You know, if one person, just one person does it they may think he's really sick and they won't take him. And if two people, two people do it, in harmony, they may think they're both faggots and they won't take either of them. And three people do it, three, they may think it's an
organization. And can you, can you imagine fifty people a day, I said fifty people a day...And friends they may thinks it's a movement.

Ambrose said...

Does she stop and ask strangers for directions when driving somewhere?

Freeman Hunt said...

This is a great essay. I hate this new trend wherein it's considered compassionate to say, "Yes, you're a very masculine woman, so you're not really a woman at all" or "Yes, you're a very feminine man, so you're not really a man at all." That's insanity. And you have doctors encouraging some of these people to have themselves cut up to look like poor copies of the opposite sex. Talk about gender fascism.

I like this essay. You're a masculine woman? Fine. You're a feminine man? No problem. Everybody's different.

stlcdr said...

Isn't it a usually feminine trait to constantly consider - mental hand wringing - what they are, who they are and how others perceive them?
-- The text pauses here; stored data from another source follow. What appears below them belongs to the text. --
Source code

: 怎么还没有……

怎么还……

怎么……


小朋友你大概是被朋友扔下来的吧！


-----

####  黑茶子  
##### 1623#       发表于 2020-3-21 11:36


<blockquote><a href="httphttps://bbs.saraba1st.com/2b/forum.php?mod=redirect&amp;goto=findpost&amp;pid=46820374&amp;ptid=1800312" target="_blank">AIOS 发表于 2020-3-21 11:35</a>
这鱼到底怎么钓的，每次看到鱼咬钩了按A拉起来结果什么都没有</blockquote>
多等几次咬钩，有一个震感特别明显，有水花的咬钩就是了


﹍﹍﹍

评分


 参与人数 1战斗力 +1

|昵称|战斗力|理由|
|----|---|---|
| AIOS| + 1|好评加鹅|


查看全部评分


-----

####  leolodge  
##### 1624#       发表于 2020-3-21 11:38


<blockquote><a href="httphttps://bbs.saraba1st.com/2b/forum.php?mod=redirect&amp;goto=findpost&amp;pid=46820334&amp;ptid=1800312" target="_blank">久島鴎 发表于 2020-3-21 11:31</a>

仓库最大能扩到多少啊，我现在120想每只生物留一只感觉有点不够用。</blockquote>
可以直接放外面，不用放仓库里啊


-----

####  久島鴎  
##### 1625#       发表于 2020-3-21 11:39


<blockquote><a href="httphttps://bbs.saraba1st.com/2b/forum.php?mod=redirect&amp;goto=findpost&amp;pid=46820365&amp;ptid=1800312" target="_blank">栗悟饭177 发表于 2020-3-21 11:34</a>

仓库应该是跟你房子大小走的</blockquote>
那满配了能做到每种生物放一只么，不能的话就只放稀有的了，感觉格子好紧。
If you want to be solely measured by your 'modern sexuality' then keep taking about it.

The Crack Emcee said...

Ann Althouse,

"You make yourself vulnerable to those who would exploit you by making you feel that you need to be kinder or more nurturing."

Geez - but, that way, you're psyching yourself out:

What if you ARE kinder and nurturing? I'm asking this coming from a culture that insists "giving back" is one of the highest priorities an American can hold.